Ma se a questo quadro non idilliaco aggiungiamo le false attestazioni di meritocrazia la situazione si fa ancora peggiore. Infatti l’Italia è il paese dell’Unione Europea dove i laureati faticano di più a trovare un lavoro, quando lo trovano non è assolutamente adeguato ai livelli di studio conseguiti e lo stipendio è la metà o meno, se confrontato a quello degli altri paesi. A livello europeo, circa 8 giovani in possesso di laurea su 10 hanno ottenuto un’occupazione in una fascia di tempo che va da 1 a 3 anni dal conseguimento del titolo di studio più alto. Si tratta però di un dato che varia significativamente da paese a paese. Tra gli stati membri, l’occupazione più alta si registra in Lussemburgo, dove il 93,4% dei lavoratori che hanno ottenuto recentemente il titolo ha un posto di lavoro. Il paese che invece riporta l’incidenza minore è tristemente l’Italia (65,2%), Fonte Eurostat. In un quadro educativo in cui diventa sempre più fondamentale insegnare l’importanza dell’apprendimento permanente a qualsiasi età, le università continuano a giocare un ruolo importante per garantire un’occupazione, ma in Italia questo conta sempre meno. A livello europeo, ci sono delle iniziative per sostenere e indirizzare l’ambito dell’istruzione superiore per fornire le competenze che sono direttamente spendibili sul mercato del lavoro.

Un quadro che non si può risolvere a colpi di mancette, come molti dei governi che si sono succeduti hanno mostrato di fare.

Un discorso a parte è stata l’introduzione del Reddito di cittadinanza, che è presente in tutte le nazioni europee con importi spesso più importanti di quelli che erano finora previsti nel nostro paese, viene introdotto per la prima volta in Italia nel 2019 esso ha spostato, come mai prima, nella storia della nostra nazione, 8 miliardi di euro l’anno dalla fiscalità generale ai due decimi più poveri della distribuzione del reddito, riuscendo, come non avveniva dagli anni 90 del secolo scorso, ad ottenere una riduzione della disuguaglianza tra il 20% della popolazione più ricca e il 20% dei più poveri nel Paese.
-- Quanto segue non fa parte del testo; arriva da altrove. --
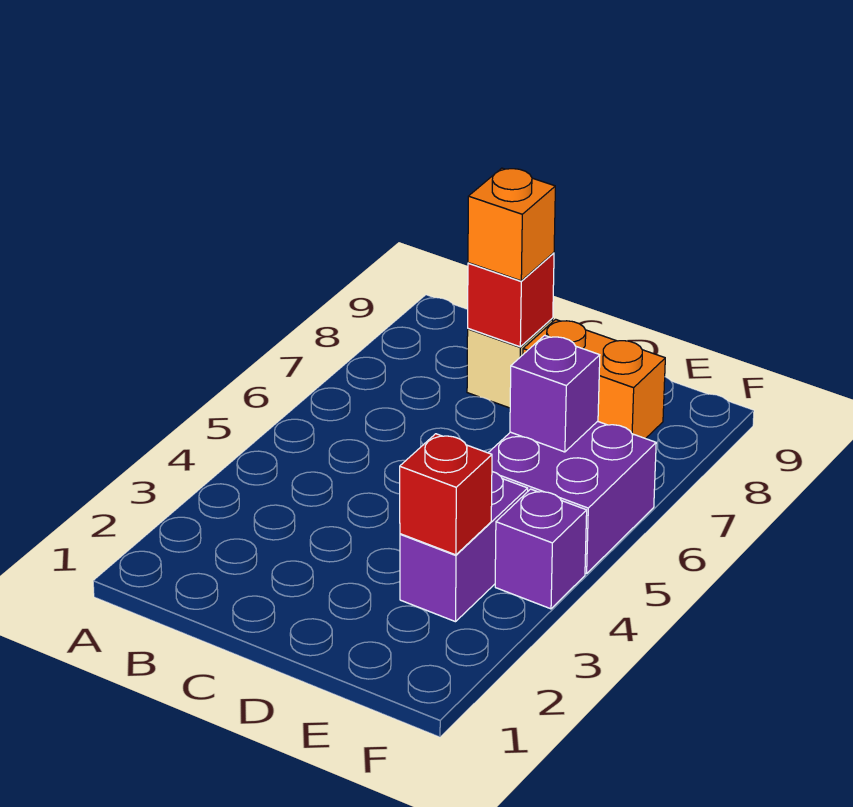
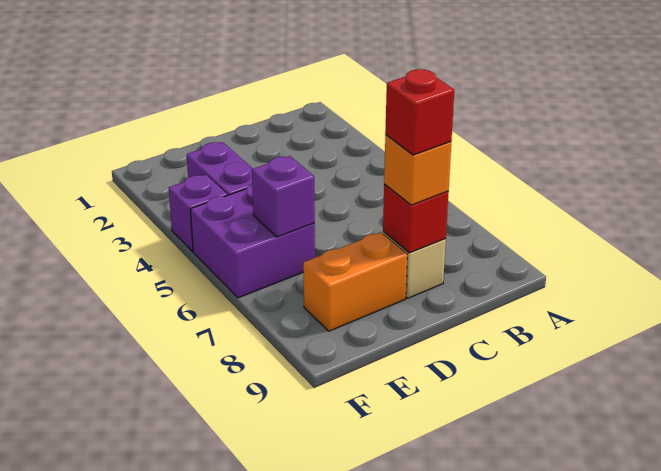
red 1x1 brick [400,434,492,555] -> red 1x1 brick moved to [385,69,454,155]

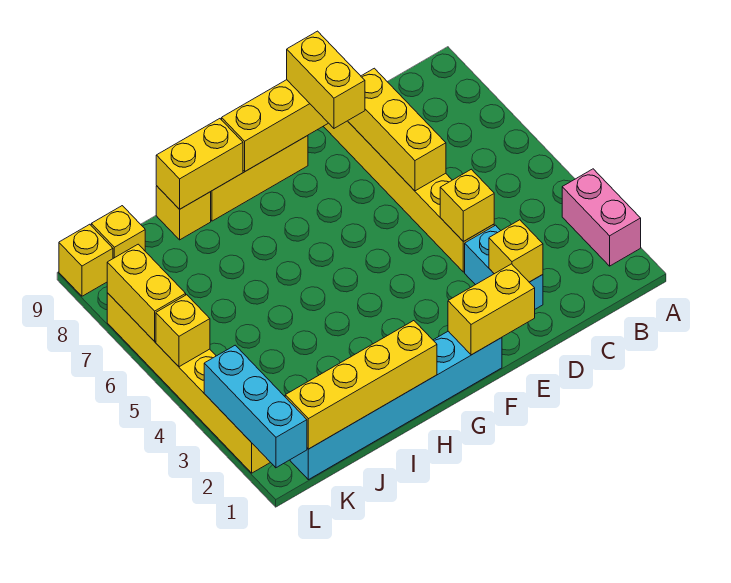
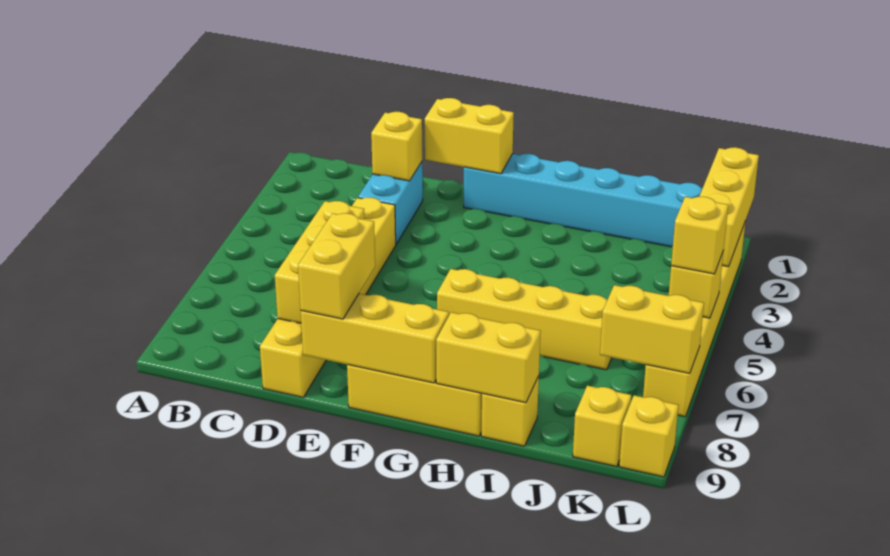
pink 1x2 brick [562,169,641,266] -> none
yellow 1x1 brick [440,169,494,242] -> yellow 1x1 brick moved to [671,197,728,274]
yellow 1x4 brick [285,321,437,449] -> yellow 1x4 brick moved to [437,269,612,370]
cyan 1x3 brick [204,345,307,468] -> yellow 1x3 brick [699,147,759,267]
yellow 1x2 brick [107,244,186,341] -> yellow 1x2 brick turned to [600,285,704,373]

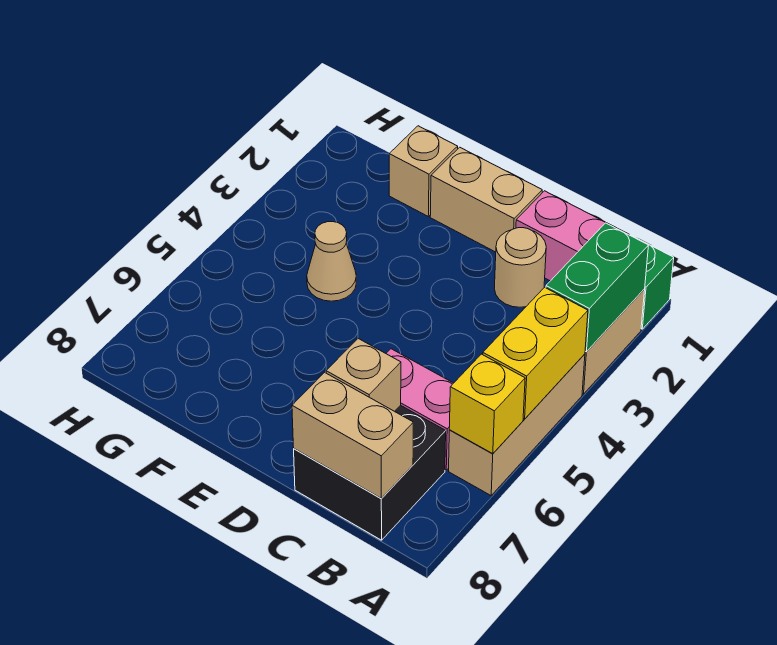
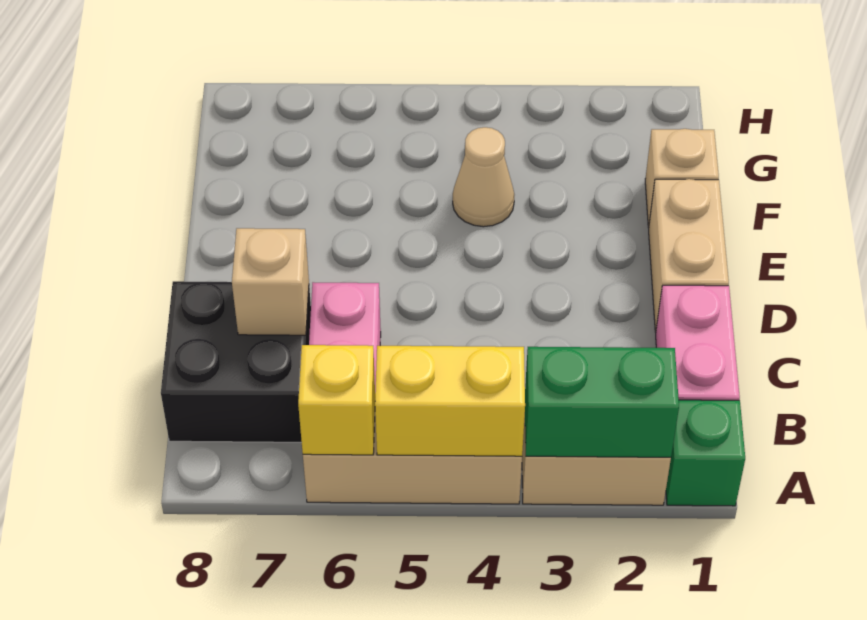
tan 1x2 brick [292,372,413,499] -> none
tan 1x1 round brick [494,228,546,307] -> none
Ma tutto questo, evidentemente, era un qualcosa di troppo positivo per le persone povere e l’attuale governo, particolarmente punitivo contro la povera gente, ha provveduto ad eliminare questa misura che a qualsiasi persona di buon senso, o almeno informata su quando avviene nel resto del mondo civile, sembrava utile.

Sono quindi necessarie delle azioni concrete sul lungo periodo per garantire un accesso all’occupazione produttiva, giustamente retribuita, occorre un ripensamento complessivo del modello di welfare e, soprattutto sul fronte del lavoro, una strategia orientata alla stabilità lavorativa, alla qualità degli stipendi e alla totale de-precarizzazione, per tutti i lavoratori.